Senior U.S. lawmakers have blamed the crown prince the murder of columnist Jamal Khashoggi in Turkey, a conclusion they said was backed by the Central Intelligence Agency. The Saudi government has repeatedly denied the prince’s involvement and said he was killed by government agents in a botched plan to force his return home. Russia says it accepts the Saudi account.

Russia has built increasingly close ties to Saudi Arabia since King Salman appointed Prince Mohammed as his heir, turning the 33-year-old into the oil-rich kingdom’s de facto ruler. The two countries have cooperated in limiting oil production to support prices under the OPEC+ arrangement and Putin is scheduled to visit Saudi Arabia next year.

Last month at the G-20 summit in Argentina, Putin and Prince Mohammed greeted each other with broad grins and a high five handshake even as the Saudi crown prince faced a chilly reception from other leaders in the wake of the Khashoggi killing.

After the only surviving full brother of King Salman, Prince Ahmed, returned to Saudi Arabia from London in late October, speculation emerged that disgruntled members of the Saudi royal family might seek to install Ahmed, the crown prince’s uncle, instead of him as king. Prince Mohammed has steadily amassed more power since he became the heir to the throne in 2017, sidelining his rivals.

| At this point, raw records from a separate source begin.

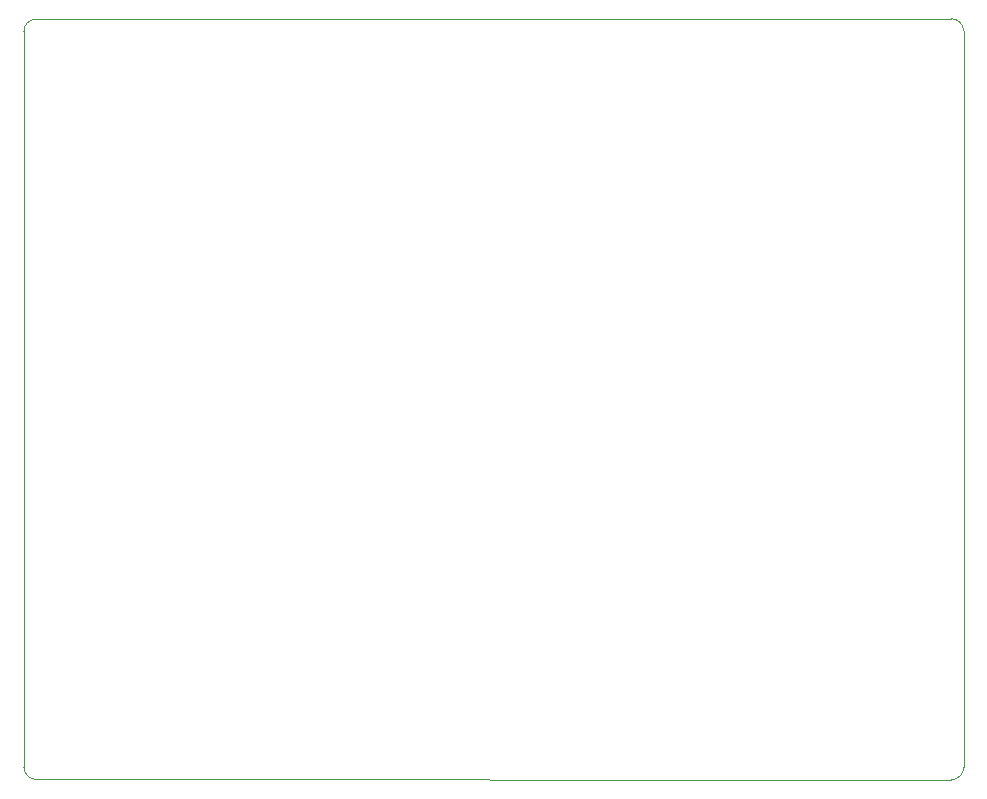
<source format=gbr>
%TF.GenerationSoftware,KiCad,Pcbnew,8.0.1*%
%TF.CreationDate,2024-04-20T18:08:00+02:00*%
%TF.ProjectId,proto_board_V3,70726f74-6f5f-4626-9f61-72645f56332e,rev?*%
%TF.SameCoordinates,Original*%
%TF.FileFunction,Profile,NP*%
%FSLAX46Y46*%
G04 Gerber Fmt 4.6, Leading zero omitted, Abs format (unit mm)*
G04 Created by KiCad (PCBNEW 8.0.1) date 2024-04-20 18:08:00*
%MOMM*%
%LPD*%
G01*
G04 APERTURE LIST*
%TA.AperFunction,Profile*%
%ADD10C,0.050000*%
%TD*%
G04 APERTURE END LIST*
D10*
X125000000Y-109790000D02*
X124997538Y-47462462D01*
X46472462Y-110817538D02*
X123950000Y-110840000D01*
X45422462Y-47492462D02*
X45422462Y-109767538D01*
X123947538Y-46412462D02*
X46472462Y-46442462D01*
X123947538Y-46412462D02*
G75*
G02*
X124997538Y-47462462I0J-1050000D01*
G01*
X46472462Y-110817538D02*
G75*
G02*
X45422462Y-109767538I0J1050000D01*
G01*
X45422462Y-47492462D02*
G75*
G02*
X46472462Y-46442462I1050000J0D01*
G01*
X125000000Y-109790000D02*
G75*
G02*
X123950000Y-110840000I-1050000J0D01*
G01*
M02*

</source>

Senior U.S. officials indicated they might back Prince Ahmed as king, Reuters reported last month, citing unidentified people close to the Saudi court. While President Donald Trump has sought to emphasize the importance of the U.S. alliance with Saudi Arabia, prominent senators have come out against the crown prince, with one, Republican Lindsey Graham, describing him as “crazy” and “dangerous.”

Asked if Prince Mohammed has the right to succeed his father, Bogdanov said: “Of course. It’s all been decided, it’s all absolutely clear. We are in contact with the Saudis and we don’t see any particular concerns about this.”